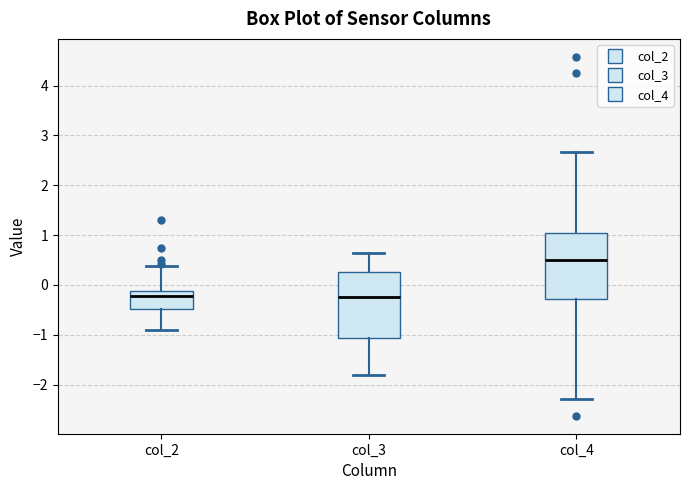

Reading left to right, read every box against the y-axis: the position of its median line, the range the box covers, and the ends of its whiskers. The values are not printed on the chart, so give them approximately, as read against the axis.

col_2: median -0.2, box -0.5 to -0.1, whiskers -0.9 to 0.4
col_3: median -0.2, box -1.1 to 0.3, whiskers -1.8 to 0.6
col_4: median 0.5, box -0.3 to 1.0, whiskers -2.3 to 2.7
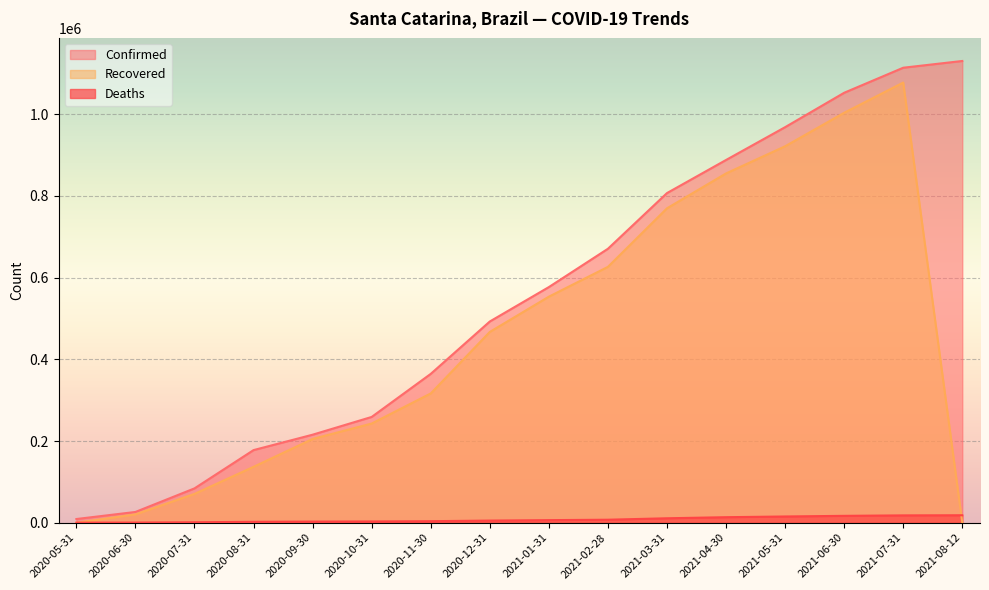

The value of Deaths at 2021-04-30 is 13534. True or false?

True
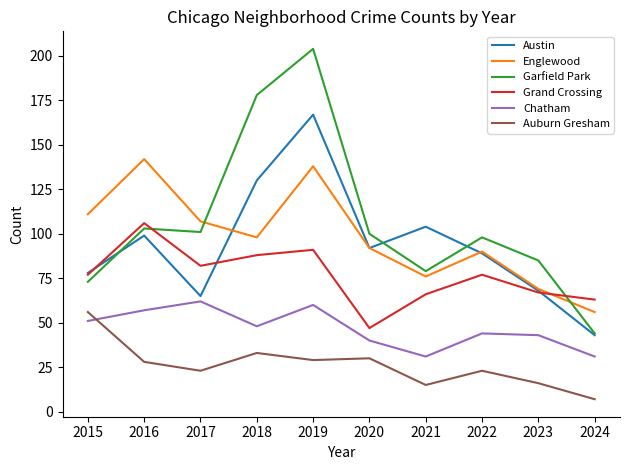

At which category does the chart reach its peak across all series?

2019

■ EXERCISE AIM
Show each line of the items above that contains the string "median", matching case exactly.

■ WRITTEN SOLUTION
Reading left to right, read every box against the y-axis: the position of its median line, the range the box covers, and the ends of its whiskers. The values are not printed on the chart, so give them approximately, as read against the axis.
col_2: median -0.2, box -0.5 to -0.1, whiskers -0.9 to 0.4
col_3: median -0.2, box -1.1 to 0.3, whiskers -1.8 to 0.6
col_4: median 0.5, box -0.3 to 1.0, whiskers -2.3 to 2.7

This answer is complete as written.